Browning-Ferris Files Appeal of NLRB’s Joint Employer Liability Ruling

January 25, 2016 by

A California waste management company has launched a legal challenge to a new U.S. labor board standard for “joint employment” that could make it easier for unions and regulators to hold companies accountable for the practices of staffing agencies, contractors and franchisees with which they partner.

Browning-Ferris Industries, a subsidiary of Republic Services Inc., last week sought review of the National Labor Relations Board’s decision on joint employment by a federal appeals court in Washington.

The company “strongly believes that it has rights that require vindication,” Browning-Ferris’ attorney Stuart Newman of Seyfarth Shaw said of the petition, filed on Wednesday with the U.S. Court of Appeals for the D.C. Circuit.

Earlier this month a three-member panel of the NLRB unanimously found that Browning-Ferris violated federal labor law by refusing to negotiate with Teamsters Local 350, which represents workers at the company’s recycling facility in Milpitas, California. The company had declared in September that it would not deal with the union. It insisted it had no duty to do so, in spite of an August ruling by the NLRB that it was a joint employer of the recycling plant workers who were hired by a staffing agency.

In that ruling, the NLRB had said an existing standard that companies only qualify as “joint employers” of workers hired by another business if they had “direct and immediate” control over employment matters was outdated, and did not reflect the realities of the 21st century work force.

The ruling said parent companies can be held liable for labor violations committed by franchisees and contractors even when they have only indirect or unexercised control over employment conditions.

The August ruling setting forth the new joint employment standard sparked immediate and fervent protest from the business community. Trade groups and Republican lawmakers have claimed the change could upend the contracting and franchising models that many companies depend on. Republicans in the U.S. House of Representatives have introduced legislation to undo the new standard.

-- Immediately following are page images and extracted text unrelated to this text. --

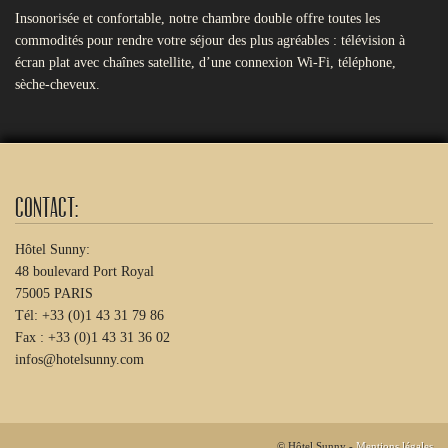
Insonorisée et confortable, notre chambre double offre toutes les
commodités pour rendre votre séjour des plus agréables : télévision à
écran plat avec chaînes satellite, d’une connexion Wi-Fi, téléphone,
sèche-cheveux.
Contact:
Hôtel Sunny:
48 boulevard Port Royal
75005 PARIS
Tél: +33 (0)1 43 31 79 86
Fax : +33 (0)1 43 31 36 02
infos@hotelsunny.com
© Hôtel Sunny -
Mentions légales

Unions and others who support the change say the decision is necessary to bring companies that indirectly control working conditions to the bargaining table and to curb the use of “permanent temps” who are paid less and do not get the same benefits as ordinary employees.

Larry Daugherty, who heads the Teamsters affiliate trying to negotiate with Browning-Ferris, said the company’s appeal brings the parties one step closer to the bargaining table.